Collecting ensemble_boxes
  Downloading ensemble_boxes-1.0.9-py3-none-any.whl (23 kB)
Installing collected packages: ensemble-boxes
Successfully installed ensemble-boxes-1.0.9


In [3]:
import cv2
import numpy as np
import pandas as pd
from tqdm import tqdm
import sys

In [4]:
sys.path.append('../src')    # Add the source directory to the PYTHONPATH. This allows to import local functions and modules.

In [5]:
from gdsc_util import PROJECT_DIR, load_sections_df
from merge_ensemble_results import generate_test_results

In [6]:
data_folder = str(PROJECT_DIR / 'data')

In [7]:
# Paths for model prediction files
with open(f'{PROJECT_DIR}/experiment_frcnn_5k_r101_epoch_24.txt', 'r') as f:
    experiment_name_frcnn = f.read()
    
with open(f'{PROJECT_DIR}/experiment_crcnn_5k_r101_epoch_24.txt', 'r') as f:
    experiment_name_crcnn = f.read()
    
frcnn_result_path = f'{data_folder}/{experiment_name_frcnn}/results_train_epoch_24.csv'
crcnn_result_path = f'{data_folder}/{experiment_name_crcnn}/results_train_epoch_24.csv'

In [8]:
# Load sections dataframe
train_path = f'{data_folder}/gdsc_train.csv'
sections_df = load_sections_df(train_path)
file_names = sections_df['file_name'].unique()
section_df_dims = None

Since we already have the dimensions for gdsc_train images, we can use those dimensions without needing to get the dimensions again from the images. We have given an option to pass these dimensions as parameter to our merging function.

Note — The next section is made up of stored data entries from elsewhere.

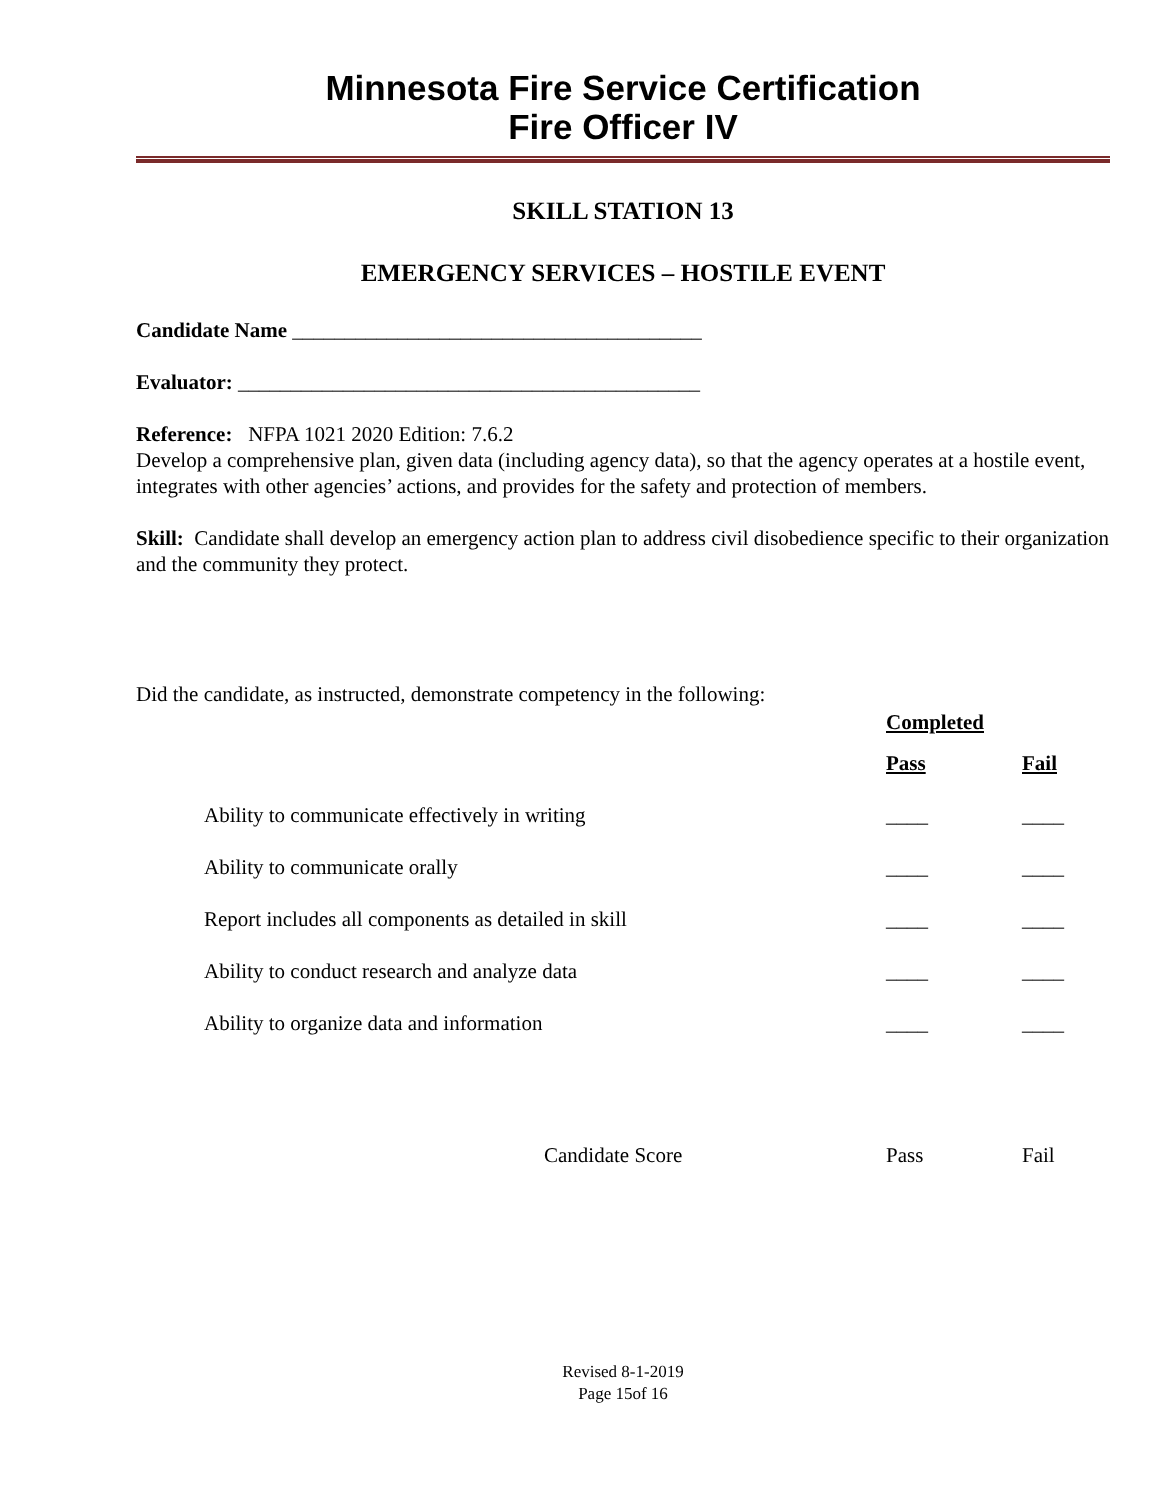Minnesota Fire Service Certification
Fire Officer IV
SKILL STATION 13
EMERGENCY SERVICES – HOSTILE EVENT
Candidate Name _______________________________________
Evaluator: ____________________________________________
Reference: NFPA 1021 2020 Edition: 7.6.2
Develop a comprehensive plan, given data (including agency data), so that the agency operates at a hostile event, integrates with other agencies’ actions, and provides for the safety and protection of members.
Skill: Candidate shall develop an emergency action plan to address civil disobedience specific to their organization and the community they protect.
Did the candidate, as instructed, demonstrate competency in the following:
| | Completed | |
| | Pass | Fail |
| Ability to communicate effectively in writing | ____ | ____ |
| Ability to communicate orally | ____ | ____ |
| Report includes all components as detailed in skill | ____ | ____ |
| Ability to conduct research and analyze data | ____ | ____ |
| Ability to organize data and information | ____ | ____ |
| Candidate Score | Pass | Fail |
Revised 8-1-2019
Page 15of 16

If we don't have dimensions for the images, then we can skip the next cell and pass the dimensions as None. The function will load each image and get the dimensions automatically.

In [9]:
# Get dimension of each file in the format {'filename' : {'height': height_of_image, 'width': width_of_image}}
section_df_dims = (
    sections_df[["file_name", "height", "width"]]
    .drop_duplicates(subset=["file_name"])
    .set_index("file_name")
    .to_dict(orient="index")
)

In [10]:
# Ensemble the results of the two models
ensemble_df = generate_test_results(frcnn_result_path, crcnn_result_path, file_names, section_df_dims)

Merging Results from the two models


100%|██████████| 994/994 [00:22<00:00, 43.40it/s]


In [11]:
ensemble_df.to_csv(f'{data_folder}/frcnn_crcnn_ensemble.csv', sep=';')